= Beginning of Section =

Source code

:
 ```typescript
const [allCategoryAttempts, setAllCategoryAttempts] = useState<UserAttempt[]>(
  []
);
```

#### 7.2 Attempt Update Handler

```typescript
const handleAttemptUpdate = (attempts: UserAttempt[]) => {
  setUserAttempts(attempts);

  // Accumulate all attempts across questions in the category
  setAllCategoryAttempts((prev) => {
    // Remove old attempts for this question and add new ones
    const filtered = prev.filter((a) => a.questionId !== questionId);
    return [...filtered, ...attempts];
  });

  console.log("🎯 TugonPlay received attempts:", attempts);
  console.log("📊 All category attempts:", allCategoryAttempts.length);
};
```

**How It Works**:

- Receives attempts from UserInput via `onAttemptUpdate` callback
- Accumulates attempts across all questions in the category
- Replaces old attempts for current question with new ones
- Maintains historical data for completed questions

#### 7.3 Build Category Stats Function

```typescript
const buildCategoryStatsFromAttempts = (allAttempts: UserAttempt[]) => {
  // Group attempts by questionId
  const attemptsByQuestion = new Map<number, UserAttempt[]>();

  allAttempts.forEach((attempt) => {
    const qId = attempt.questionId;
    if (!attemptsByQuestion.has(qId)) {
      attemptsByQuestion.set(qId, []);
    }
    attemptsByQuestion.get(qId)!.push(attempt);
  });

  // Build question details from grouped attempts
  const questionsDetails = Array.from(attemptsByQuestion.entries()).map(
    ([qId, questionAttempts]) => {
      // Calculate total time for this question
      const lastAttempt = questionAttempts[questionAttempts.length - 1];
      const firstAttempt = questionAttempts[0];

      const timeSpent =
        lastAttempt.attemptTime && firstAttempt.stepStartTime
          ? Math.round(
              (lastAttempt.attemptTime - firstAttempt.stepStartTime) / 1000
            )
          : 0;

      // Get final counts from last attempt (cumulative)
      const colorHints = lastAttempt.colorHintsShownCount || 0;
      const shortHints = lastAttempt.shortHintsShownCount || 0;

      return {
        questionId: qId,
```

= End of Section =

Among the lines of the data, some may include "prev" as a word or string; report how many, and nothing else.

2